The board addressed this question by first reviewing the landmark decisions which gave rise to the principle of "reproducibility over the whole claimed scope" (T 435/91, T 292/85, T 226/85, T 409/91, and G 1/03), then reviewing the case law specifically dealing with open-ended range desiderata and sufficiency of disclosure, before addressing the question of how to apply the general requirement of "reproducibility over the whole scope“ to the specific case of inventions defined in terms of an open-ended range desideratum, and finally by applying the proposed criteria.
More specifically, the board stated that the main idea behind the principle of reproducibility over the whole scope is that where an invention is defined as a combination of process and/or structural features (A+B) to achieve a certain result or desideratum (X), the skilled person should be enabled to achieve the result (X) over the whole scope of the claim, which is intended to ensure that the breadth of the claimed invention is commensurate with the teachings of the patent, i.e. that the scope of protection is restricted to the actual technical contribution of the patent.
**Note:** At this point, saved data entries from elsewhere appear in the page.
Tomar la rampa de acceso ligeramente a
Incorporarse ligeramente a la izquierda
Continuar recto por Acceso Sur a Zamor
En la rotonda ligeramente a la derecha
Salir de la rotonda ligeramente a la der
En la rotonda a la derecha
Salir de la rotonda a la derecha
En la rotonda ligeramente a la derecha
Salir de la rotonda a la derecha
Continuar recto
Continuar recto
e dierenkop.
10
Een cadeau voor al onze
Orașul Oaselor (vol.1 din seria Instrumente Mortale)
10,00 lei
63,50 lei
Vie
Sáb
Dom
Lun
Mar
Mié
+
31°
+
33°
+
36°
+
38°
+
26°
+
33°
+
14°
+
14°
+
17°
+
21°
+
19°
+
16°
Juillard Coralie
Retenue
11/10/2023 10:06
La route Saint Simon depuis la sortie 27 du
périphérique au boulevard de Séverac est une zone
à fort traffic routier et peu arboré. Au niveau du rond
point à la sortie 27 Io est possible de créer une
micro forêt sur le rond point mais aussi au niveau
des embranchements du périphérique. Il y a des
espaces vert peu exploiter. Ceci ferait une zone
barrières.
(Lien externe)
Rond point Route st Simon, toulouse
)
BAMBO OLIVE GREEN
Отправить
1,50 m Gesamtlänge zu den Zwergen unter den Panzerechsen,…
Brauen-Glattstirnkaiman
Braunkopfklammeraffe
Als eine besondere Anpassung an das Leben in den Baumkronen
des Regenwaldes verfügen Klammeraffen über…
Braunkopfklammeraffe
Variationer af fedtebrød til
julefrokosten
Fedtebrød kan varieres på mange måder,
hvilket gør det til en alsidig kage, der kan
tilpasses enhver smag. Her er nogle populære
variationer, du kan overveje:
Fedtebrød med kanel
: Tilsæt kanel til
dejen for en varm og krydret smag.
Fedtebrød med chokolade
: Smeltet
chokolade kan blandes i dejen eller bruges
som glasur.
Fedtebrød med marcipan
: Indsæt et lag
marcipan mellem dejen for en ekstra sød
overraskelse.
According to the landmark decisions, the assessment should be based on balanced criteria, avoiding unrealistic requirements, such as excluding all non-working embodiments or providing instructions to identify every possible working embodiment, while still ensuring that the claim includes all features essential to achieving the defined desideratum and that the breadth covered by the functional definition is commensurate with the teachings of the patent.
The board then turned to review in detail the case law dealing with "open-ended ranges desideratum and sufficiency of disclosure" (point 3 of the Reasons). Following this, the board dealt with the key question of the reproducibility over the whole scope of open-ended ranges (point 4 of the Reasons). It stated that where the desideratum was, as in the present case, defined in terms of an open-ended range for a physical parameter of a product, the problem of reproducibility over the whole scope was analogous to that addressed in the landmark decisions, with the key distinction being that the inclusion of non-working embodiments may also stem from the desideratum itself, as the open definition broadens the claimed scope in such a way as to implicitly encompass non-working embodiments, i.e. irreproducible parametric values (unrealistically high) and/or yet-to-be-discovered alternatives (values only achieved with inventive skill). That the claim covered non-working embodiments was not in itself sufficient to conclude that the invention would not be reproducible over the whole scope. The key issue was the burden to be applied for assessing whether the teachings in the patent would enable the skilled person to reproduce the open-ended range over the whole scope of the open-ended side. In this respect, the open-ended definition should not be interpreted literally as requiring teachings enabling the skilled person to achieve any parametric value in the upward direction; interpreting the concept literally would impose a technically unsurmountable burden and would be in contradiction with the landmark decisions that it was not required that all non-working embodiments be excluded or that every working embodiment be enabled. Instead the board concluded that open-ended ranges should be interpreted as equivalent to a directional requirement to adjust and increase the parameter to obtain values as high as achievable (beyond the lower end value) with the structural and/or process features defined in the claim (see details point 4.6.7of the Reasons; also Catchword and conclusions point 4.13). By making routine adjustments within the scope of these features, it was possible to achieve parametric values exceeding the lower-end limits.
The differing outcomes in the case law (open-ended ranges) did not stem from any fundamental divergences.